Although overall satisfaction with risk and life insurance declined over the year, some companies showed improvement. The biggest gains were from Suncorp Insurance (up 8.6% points), Asteron (up 6.5% points), Zurich (up 6.2% points) and Insuranceline (up 4.0% points). The major brands showing declines in satisfaction were Westpac (down 10.3% points), Alliance (down 4.4% points), AIA Australia (down 4.4% points) and TAL (down 4.3% points).

Satisfaction improves likelihood of customer retention

Customer retention is important in a market where over 1m risk and life policies over the last year were at risk of being moved because they either actually changed their provider (226,000) or at least were considering to do so by looking around (795,000). Policyholders that say that they are ‘extremely likely’ to renew their insurance with the same company have a satisfaction rating of 73.3%, well above the market average of 65.4%.

As the likelihood of renewing with the same company declines, we see that this is associated with much lower satisfaction levels. Among policy holders who are unlikely to renew with the same company only around a quarter (25.6%) are satisfied with their current insurer, compared to 66.9% satisfaction among those who are at lease fairly likely to renew.

In addition to the million existing policies that are potentially subject to changing provider in a year, there are also those that are entering the market for the first time. In the 12 months to September 2018, this amounted to 228,000 new risk and life policies, which when combined with existing policyholders that are potential changers, makes for a total available market of over 1.2m in a 12-month period.

Norman Morris, Industry Communications Director, Roy Morgan said, “These results show that although 86% of risk and life insurance policies are renewed automatically without shopping around, there is a risk associated with having below average satisfaction as this has the potential to discourage renewal and new clients.

“The channel used to purchase risk and life insurance is important because it may impact satisfaction and retention. The most frequent method used to purchase this type of insurance is still directly from an insurance company with 36%, which has been falling over the last three years from 42% in 2015. The most common way people purchase directly from their insurance company is by telephone.

“Purchasing this type of insurance online is relatively small with 9.3%, having only shown gradual growth from 6.7% over recent years. The biggest increase in the purchasing channel used over the last three years has been from employer as part of superannuation, which has increased from 16.3% to 26.5%. The other major channel is the use of insurance brokers and financial planners which now account for around 17% of the market, down from 21.8% three years ago.
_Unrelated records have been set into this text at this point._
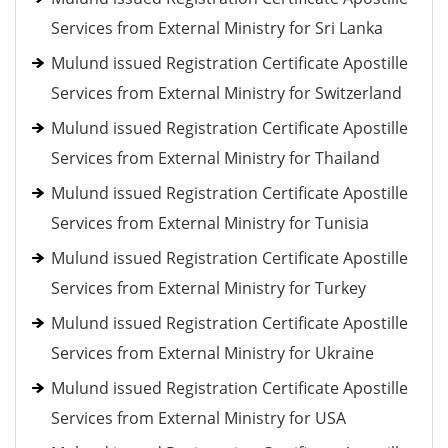
Services from External Ministry for Sri Lanka
Mulund issued Registration Certificate Apostille
Services from External Ministry for Switzerland
Mulund issued Registration Certificate Apostille
Services from External Ministry for Thailand
Mulund issued Registration Certificate Apostille
Services from External Ministry for Tunisia
Mulund issued Registration Certificate Apostille
Services from External Ministry for Turkey
Mulund issued Registration Certificate Apostille
Services from External Ministry for Ukraine
Mulund issued Registration Certificate Apostille
Services from External Ministry for USA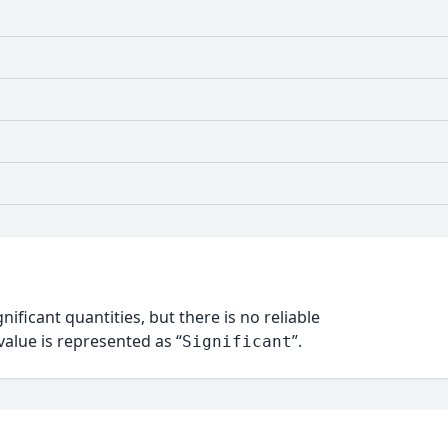
nificant quantities, but there is no reliable
alue is represented as “
”.
Significant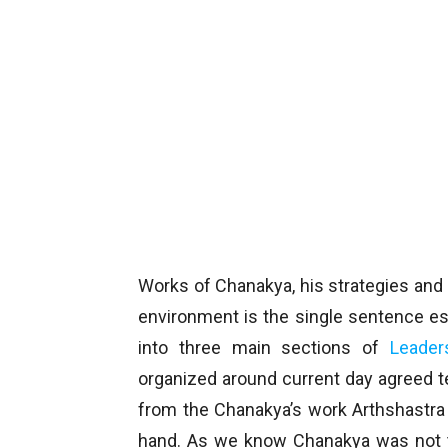
Works of Chanakya, his strategies and 
environment is the single sentence e
into three main sections of
Leader
organized around current day agreed 
from the Chanakya’s work Arthshastra 
hand. As we know Chanakya was not th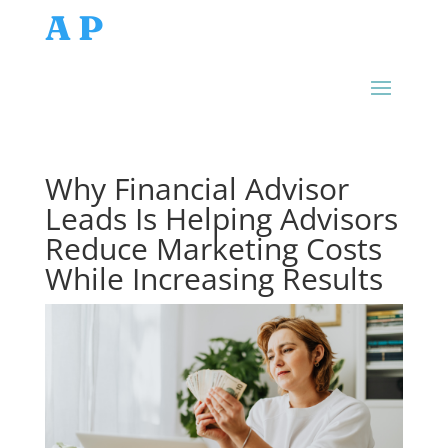
AP
Why Financial Advisor
Leads Is Helping Advisors
Reduce Marketing Costs
While Increasing Results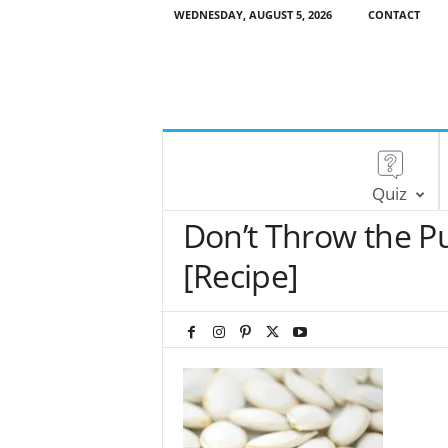
WEDNESDAY, AUGUST 5, 2026
CONTACT
Quiz
Don’t Throw the P
[Recipe]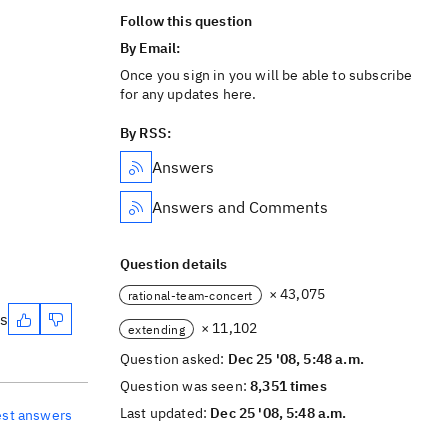
Follow this question
By Email:
Once you sign in you will be able to subscribe
for any updates here.
By RSS:
Answers
Answers and Comments
Question details
× 43,075
rational-team-concert
es
× 11,102
extending
Question asked:
Dec 25 '08, 5:48 a.m.
Question was seen:
8,351 times
Last updated:
Dec 25 '08, 5:48 a.m.
est answers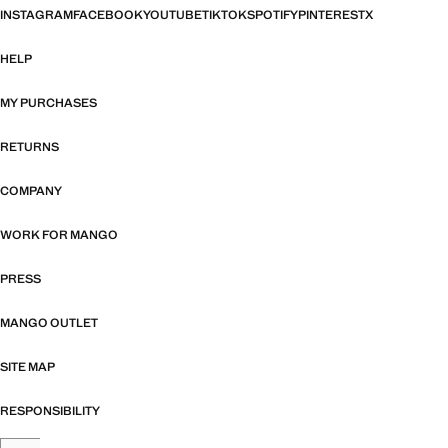
INSTAGRAM
FACEBOOK
YOUTUBE
TIKTOK
SPOTIFY
PINTEREST
X
HELP
MY PURCHASES
RETURNS
COMPANY
WORK FOR MANGO
PRESS
MANGO OUTLET
SITE MAP
RESPONSIBILITY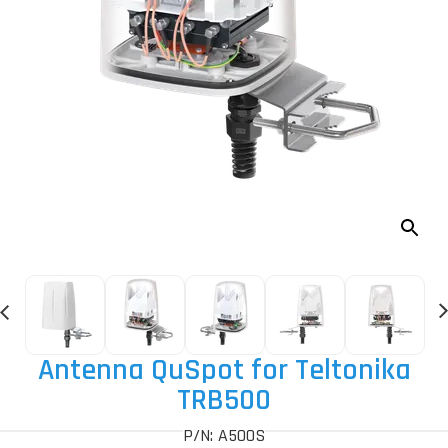
Antenna QuSpot for Teltonika
TRB500
P/N: A500S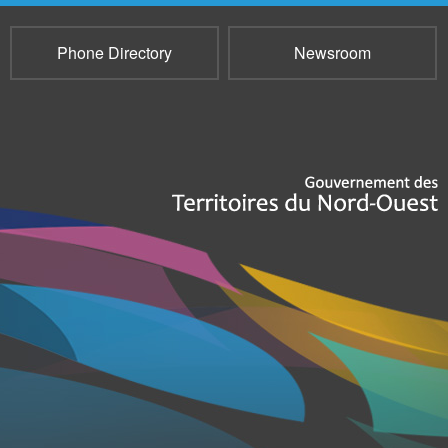
Phone Directory
Newsroom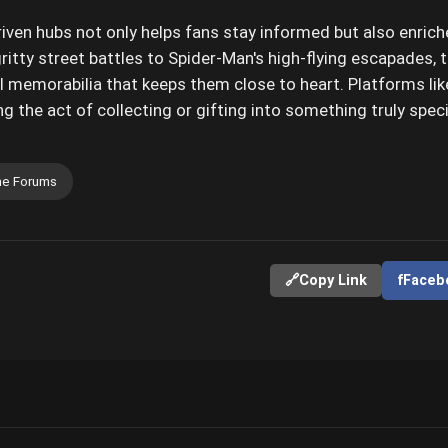
ven hubs not only helps fans stay informed but also enriche
ritty street battles to Spider-Man's high-flying escapades, 
 memorabilia that keeps them close to heart. Platforms li
g the act of collecting or gifting into something truly speci
e Forums
🔗
Copy Link
f
Faceb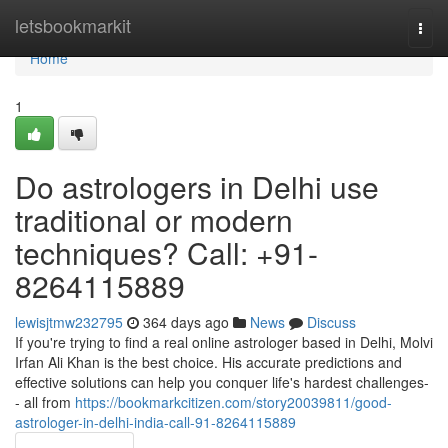
Home
letsbookmarkit
Togg
navi
Home
1
Do astrologers in Delhi use
traditional or modern
techniques? Call: +91-
8264115889
lewisjtmw232795
364 days ago
News
Discuss
If you're trying to find a real online astrologer based in Delhi, Molvi
Irfan Ali Khan is the best choice. His accurate predictions and
effective solutions can help you conquer life's hardest challenges-
- all from
https://bookmarkcitizen.com/story20039811/good-
astrologer-in-delhi-india-call-91-8264115889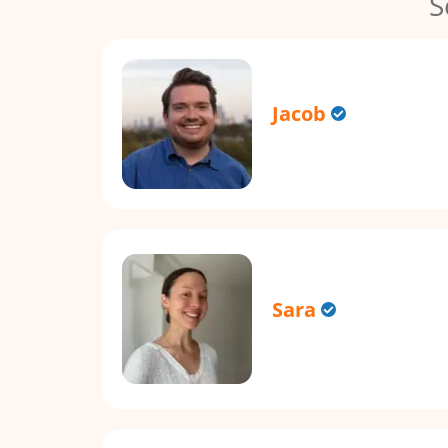
S
Jacob
Sara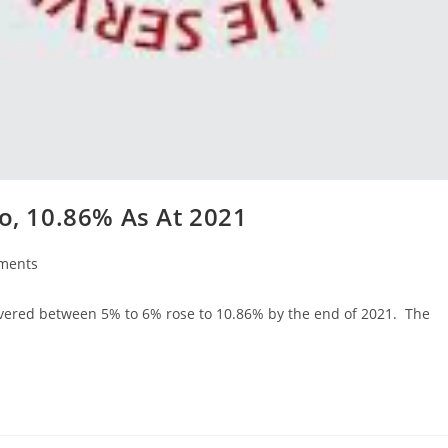
io, 10.86% As At 2021
ments
s:
 hovered between 5% to 6% rose to 10.86% by the end of 2021. The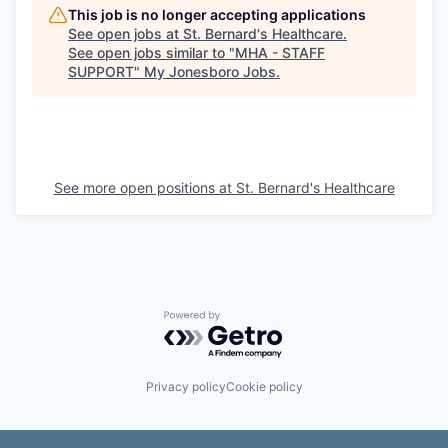
This job is no longer accepting applications
See open jobs at
St. Bernard's Healthcare
.
See open jobs similar to "
MHA - STAFF
SUPPORT
"
My Jonesboro Jobs
.
See more open positions at
St. Bernard's Healthcare
Powered by Getro.com
Privacy policy
Cookie policy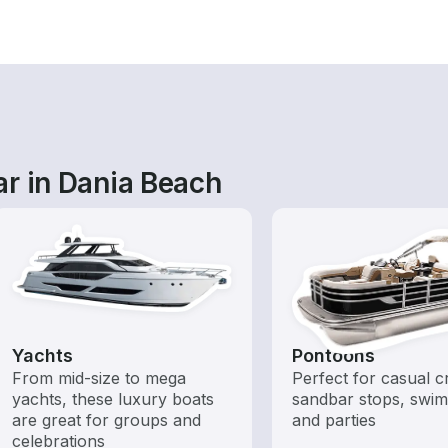
ar in Dania Beach
Yachts
Pontoons
From mid-size to mega
Perfect for casual cr
yachts, these luxury boats
sandbar stops, swim
are great for groups and
and parties
celebrations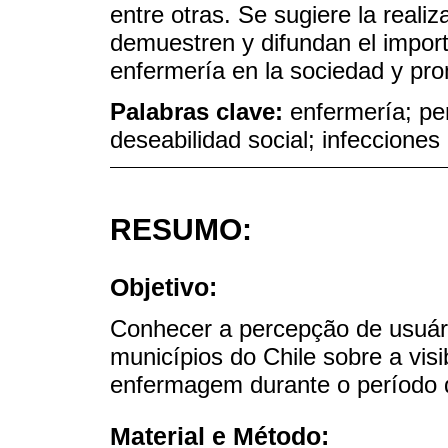
entre otras. Se sugiere la reali
demuestren y difundan el import
enfermería en la sociedad y pr
Palabras clave:
enfermería; pe
deseabilidad social; infecciones
RESUMO:
Objetivo:
Conhecer a percepção de usuári
municípios do Chile sobre a visib
enfermagem durante o período
Material e Método: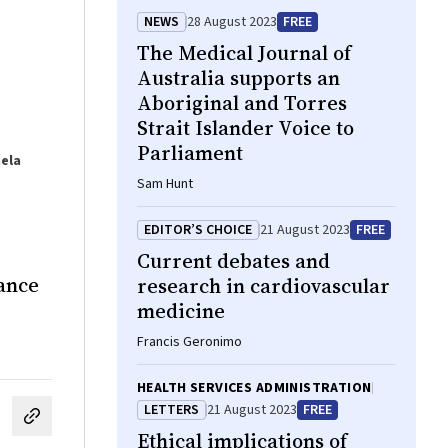
NEWS
28 August 2023
FREE
The Medical Journal of
Australia supports an
Aboriginal and Torres
Strait Islander Voice to
Parliament
mela
Sam Hunt
EDITOR’S CHOICE
21 August 2023
FREE
Current debates and
lance
research in cardiovascular
medicine
Francis Geronimo
HEALTH SERVICES ADMINISTRATION
LETTERS
21 August 2023
FREE
cebook
on LinkedIn
hare by email
Ethical implications of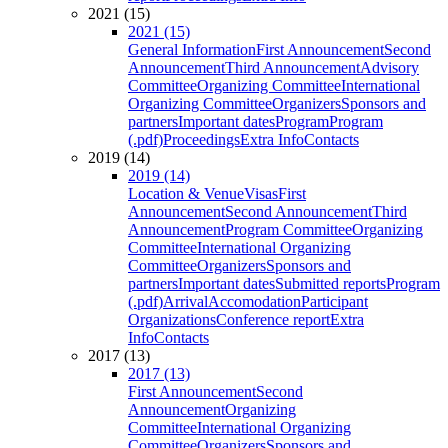
2021 (15)
2021 (15)
General Information
First Announcement
Second
Announcement
Third Announcement
Advisory
Committee
Organizing Committee
International
Organizing Committee
Organizers
Sponsors and
partners
Important dates
Program
Program
(.pdf)
Proceedings
Extra Info
Contacts
2019 (14)
2019 (14)
Location & Venue
Visas
First
Announcement
Second Announcement
Third
Announcement
Program Committee
Organizing
Committee
International Organizing
Committee
Organizers
Sponsors and
partners
Important dates
Submitted reports
Program
(.pdf)
Arrival
Accomodation
Participant
Organizations
Conference report
Extra
Info
Contacts
2017 (13)
2017 (13)
First Announcement
Second
Announcement
Organizing
Committee
International Organizing
Committee
Organizers
Sponsors and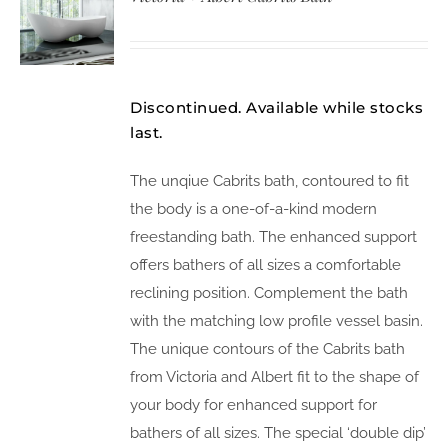
Discontinued. Available while stocks
last.
The unqiue Cabrits bath, contoured to fit
the body is a one-of-a-kind modern
freestanding bath. The enhanced support
offers bathers of all sizes a comfortable
reclining position. Complement the bath
with the matching low profile vessel basin.
The unique contours of the Cabrits bath
from Victoria and Albert fit to the shape of
your body for enhanced support for
bathers of all sizes. The special ‘double dip’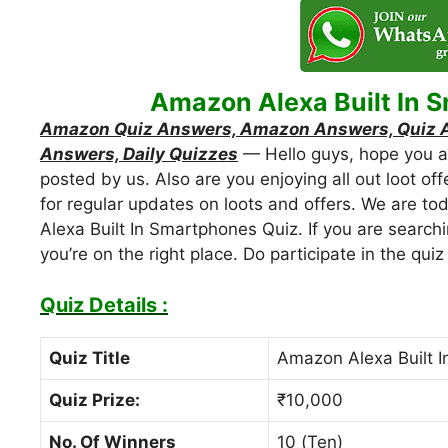
Amazon Alexa Built In 
Amazon Quiz Answers, Amazon Answers, Quiz An
Answers, Daily Quizzes
— Hello guys, hope you are
posted by us. Also are you enjoying all out loot off
for regular updates on loots and offers. We are t
Alexa Built In Smartphones Quiz. If you are search
you’re on the right place. Do participate in the qu
Quiz Details :
Quiz Title
Amazon Alexa Built 
Quiz Prize:
₹10,000
No. Of Winners
10 (Ten)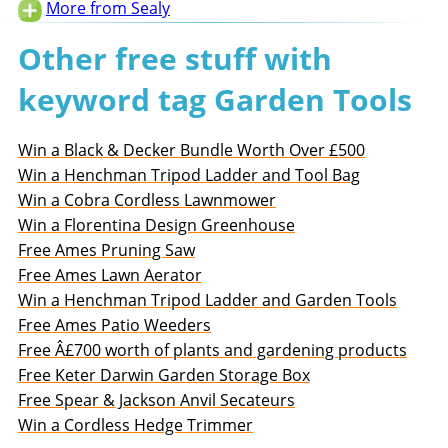
More from Sealy
Other free stuff with
keyword tag Garden Tools
Win a Black & Decker Bundle Worth Over £500
Win a Henchman Tripod Ladder and Tool Bag
Win a Cobra Cordless Lawnmower
Win a Florentina Design Greenhouse
Free Ames Pruning Saw
Free Ames Lawn Aerator
Win a Henchman Tripod Ladder and Garden Tools
Free Ames Patio Weeders
Free Â£700 worth of plants and gardening products
Free Keter Darwin Garden Storage Box
Free Spear & Jackson Anvil Secateurs
Win a Cordless Hedge Trimmer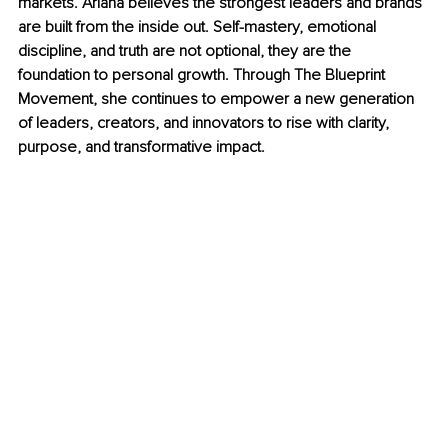
markets. Ariana believes the strongest leaders and brands 
are built from the inside out. Self-mastery, emotional 
discipline, and truth are not optional, they are the 
foundation to personal growth. Through The Blueprint 
Movement, she continues to empower a new generation 
of leaders, creators, and innovators to rise with clarity, 
purpose, and transformative impact.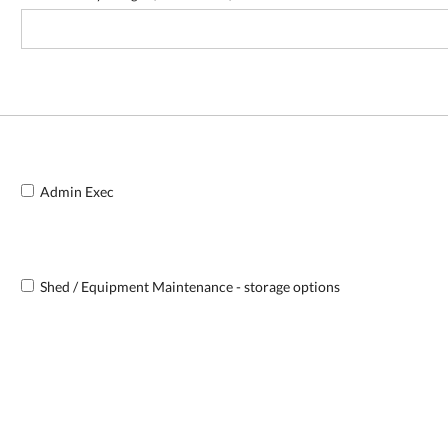
Admin Exec
Shed / Equipment Maintenance - storage options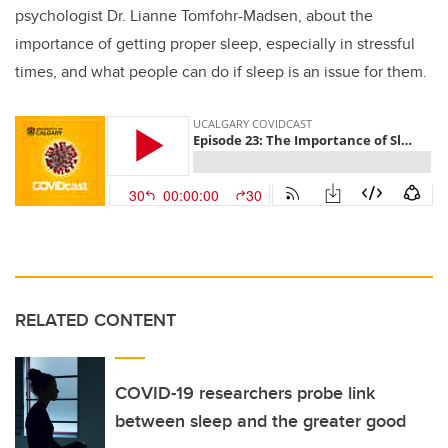
psychologist Dr. Lianne Tomfohr-Madsen, about the
importance of getting proper sleep, especially in stressful
times, and what people can do if sleep is an issue for them.
RELATED CONTENT
COVID-19 researchers probe link
between sleep and the greater good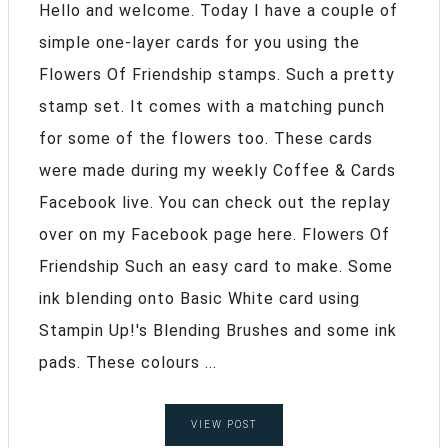
Hello and welcome. Today I have a couple of
simple one-layer cards for you using the
Flowers Of Friendship stamps. Such a pretty
stamp set. It comes with a matching punch
for some of the flowers too. These cards
were made during my weekly Coffee & Cards
Facebook live. You can check out the replay
over on my Facebook page here. Flowers Of
Friendship Such an easy card to make. Some
ink blending onto Basic White card using
Stampin Up!'s Blending Brushes and some ink
pads. These colours ...
VIEW POST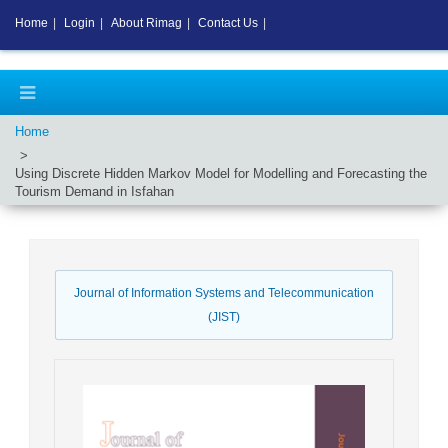
Home
|
Login
|
About Rimag
|
Contact Us
|
Home
Using Discrete Hidden Markov Model for Modelling and Forecasting the
Tourism Demand in Isfahan
Journal of Information Systems and Telecommunication
(JIST)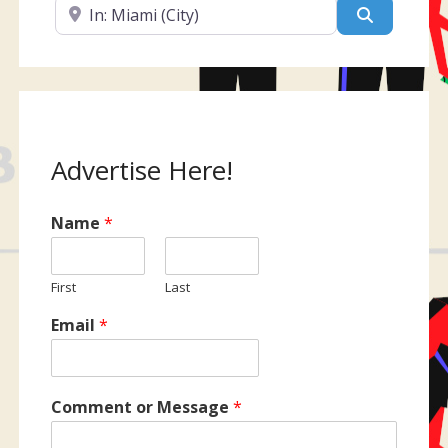
Near
Search
Advertise Here!
Name
*
First
Last
Email
*
Comment or Message
*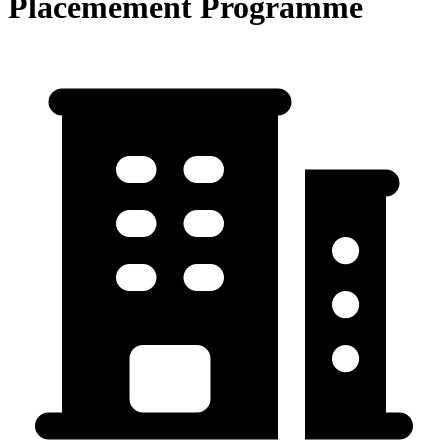
Placemement Programme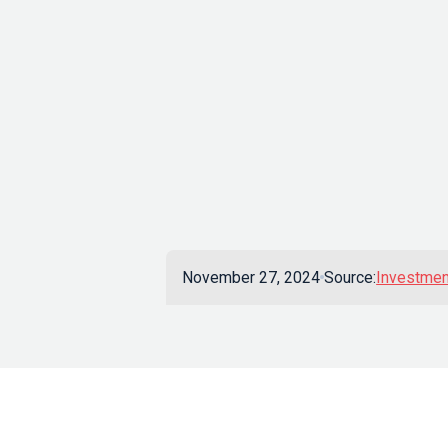
November 27, 2024
Source:
Investmen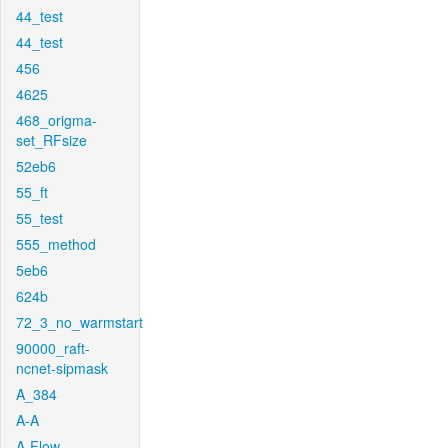
44_test
44_test
456
4625
468_origma-
set_RFsize
52eb6
55_ft
55_test
555_method
5eb6
624b
72_3_no_warmstart
90000_raft-
ncnet-sipmask
A_384
A-A
A-Flow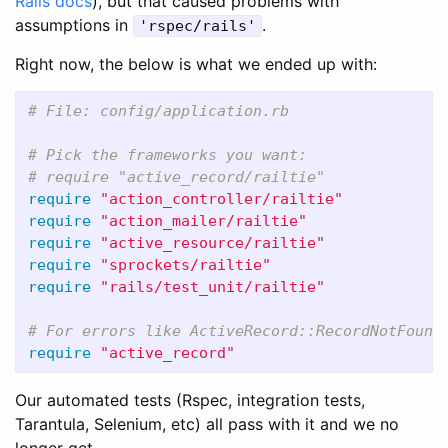
Rails docs
), but that caused problems with
assumptions in
.
'rspec/rails'
Right now, the below is what we ended up with:
# File: config/application.rb
# Pick the frameworks you want:
# require "active_record/railtie"
require
"action_controller/railtie"
require
"action_mailer/railtie"
require
"active_resource/railtie"
require
"sprockets/railtie"
require
"rails/test_unit/railtie"
# For errors like ActiveRecord::RecordNotFound
require
"active_record"
Our automated tests (Rspec, integration tests,
Tarantula, Selenium, etc) all pass with it and we no
longer get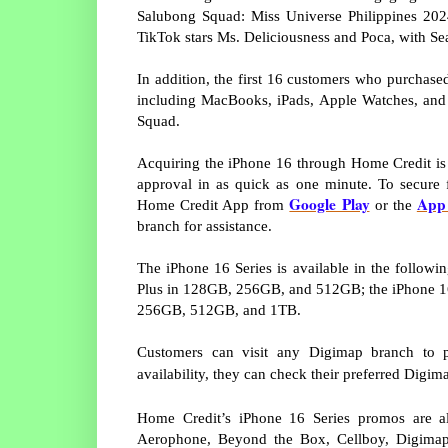
Salubong Squad: Miss Universe Philippines 20
TikTok stars Ms. Deliciousness and Poca, with Se
In addition, the first 16 customers who purchas
including MacBooks, iPads, Apple Watches, and 
Squad.
Acquiring the iPhone 16 through Home Credit is q
approval in as quick as one minute. To secure 
Google Play
App 
Home Credit App from
or the
branch for assistance.
The iPhone 16 Series is available in the follo
Plus in 128GB, 256GB, and 512GB; the iPhone 1
256GB, 512GB, and 1TB.
Customers can visit any Digimap branch to p
availability, they can check their preferred Digim
Home Credit’s iPhone 16 Series promos are als
Aerophone, Beyond the Box, Cellboy, Digimap,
“The use of these third parties to purchase risk and life insurance has the potential to take the customer relationship away from insurance companies and as a result they are likely to have less control over satisfaction and retention levels.

“The considerable adverse publicity given to life insurance by the Finance Royal Commission is likely to have been a contributing factor in continuing the decline in satisfaction.”